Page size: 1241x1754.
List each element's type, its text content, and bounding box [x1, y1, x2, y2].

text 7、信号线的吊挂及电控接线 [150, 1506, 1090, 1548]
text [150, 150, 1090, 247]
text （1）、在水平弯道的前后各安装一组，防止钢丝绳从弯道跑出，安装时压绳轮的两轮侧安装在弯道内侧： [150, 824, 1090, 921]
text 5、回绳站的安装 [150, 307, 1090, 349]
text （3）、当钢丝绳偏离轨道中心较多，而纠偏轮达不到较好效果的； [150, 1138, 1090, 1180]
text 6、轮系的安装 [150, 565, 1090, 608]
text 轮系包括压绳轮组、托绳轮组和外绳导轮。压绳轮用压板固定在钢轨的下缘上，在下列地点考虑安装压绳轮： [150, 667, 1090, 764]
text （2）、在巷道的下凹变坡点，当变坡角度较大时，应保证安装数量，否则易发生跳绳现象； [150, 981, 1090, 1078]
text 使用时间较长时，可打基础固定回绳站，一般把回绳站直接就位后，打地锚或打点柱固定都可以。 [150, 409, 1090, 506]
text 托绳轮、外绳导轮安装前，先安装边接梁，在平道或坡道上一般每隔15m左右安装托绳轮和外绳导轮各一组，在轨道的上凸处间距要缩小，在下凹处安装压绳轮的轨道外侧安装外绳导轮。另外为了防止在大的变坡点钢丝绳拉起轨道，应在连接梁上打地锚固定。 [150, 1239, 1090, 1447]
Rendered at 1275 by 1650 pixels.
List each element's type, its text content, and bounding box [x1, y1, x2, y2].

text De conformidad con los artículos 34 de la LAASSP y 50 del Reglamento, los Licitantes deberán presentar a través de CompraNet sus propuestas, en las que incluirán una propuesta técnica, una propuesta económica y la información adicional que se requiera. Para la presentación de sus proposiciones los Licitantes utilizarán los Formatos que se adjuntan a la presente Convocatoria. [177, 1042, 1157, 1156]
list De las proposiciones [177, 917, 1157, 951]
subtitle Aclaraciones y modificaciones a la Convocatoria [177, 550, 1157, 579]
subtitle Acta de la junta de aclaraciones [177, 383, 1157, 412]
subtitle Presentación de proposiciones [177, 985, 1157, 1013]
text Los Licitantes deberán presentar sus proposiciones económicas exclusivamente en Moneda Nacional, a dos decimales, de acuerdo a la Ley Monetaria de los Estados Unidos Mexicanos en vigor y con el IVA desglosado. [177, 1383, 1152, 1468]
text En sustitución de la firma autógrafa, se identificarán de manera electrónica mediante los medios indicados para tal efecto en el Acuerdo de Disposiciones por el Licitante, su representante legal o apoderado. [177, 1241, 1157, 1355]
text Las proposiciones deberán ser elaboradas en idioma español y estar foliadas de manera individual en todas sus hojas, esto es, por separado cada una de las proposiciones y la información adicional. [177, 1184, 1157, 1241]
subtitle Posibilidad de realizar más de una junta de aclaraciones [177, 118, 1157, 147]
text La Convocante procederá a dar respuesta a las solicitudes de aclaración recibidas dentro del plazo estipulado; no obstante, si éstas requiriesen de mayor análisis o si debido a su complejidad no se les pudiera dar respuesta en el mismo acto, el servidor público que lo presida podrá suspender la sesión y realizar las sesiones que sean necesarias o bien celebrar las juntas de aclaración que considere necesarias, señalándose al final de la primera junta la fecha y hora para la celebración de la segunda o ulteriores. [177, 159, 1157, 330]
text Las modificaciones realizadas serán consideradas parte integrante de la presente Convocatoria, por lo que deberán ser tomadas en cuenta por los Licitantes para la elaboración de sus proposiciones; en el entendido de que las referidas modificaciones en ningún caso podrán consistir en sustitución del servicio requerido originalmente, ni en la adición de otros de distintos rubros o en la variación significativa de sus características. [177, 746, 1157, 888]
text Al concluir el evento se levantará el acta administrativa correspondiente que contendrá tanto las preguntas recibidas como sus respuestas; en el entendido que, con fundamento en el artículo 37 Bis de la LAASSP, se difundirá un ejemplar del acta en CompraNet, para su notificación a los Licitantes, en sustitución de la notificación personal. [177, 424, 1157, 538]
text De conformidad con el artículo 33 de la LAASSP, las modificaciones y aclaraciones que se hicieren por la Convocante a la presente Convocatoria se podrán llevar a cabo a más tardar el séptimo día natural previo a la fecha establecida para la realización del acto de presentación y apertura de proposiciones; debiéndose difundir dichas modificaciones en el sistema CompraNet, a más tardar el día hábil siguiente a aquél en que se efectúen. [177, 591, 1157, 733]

—————

Could you repeat exactly the lines above from the line with "text [150, 150, 1090, 247]" up to and including the line with "Rendered at 1275 by 1650 pixels.", and only those?

text [150, 150, 1090, 247]
text （1）、在水平弯道的前后各安装一组，防止钢丝绳从弯道跑出，安装时压绳轮的两轮侧安装在弯道内侧： [150, 824, 1090, 921]
text 5、回绳站的安装 [150, 307, 1090, 349]
text （3）、当钢丝绳偏离轨道中心较多，而纠偏轮达不到较好效果的； [150, 1138, 1090, 1180]
text 6、轮系的安装 [150, 565, 1090, 608]
text 轮系包括压绳轮组、托绳轮组和外绳导轮。压绳轮用压板固定在钢轨的下缘上，在下列地点考虑安装压绳轮： [150, 667, 1090, 764]
text （2）、在巷道的下凹变坡点，当变坡角度较大时，应保证安装数量，否则易发生跳绳现象； [150, 981, 1090, 1078]
text 使用时间较长时，可打基础固定回绳站，一般把回绳站直接就位后，打地锚或打点柱固定都可以。 [150, 409, 1090, 506]
text 托绳轮、外绳导轮安装前，先安装边接梁，在平道或坡道上一般每隔15m左右安装托绳轮和外绳导轮各一组，在轨道的上凸处间距要缩小，在下凹处安装压绳轮的轨道外侧安装外绳导轮。另外为了防止在大的变坡点钢丝绳拉起轨道，应在连接梁上打地锚固定。 [150, 1239, 1090, 1447]
Rendered at 1275 by 1650 pixels.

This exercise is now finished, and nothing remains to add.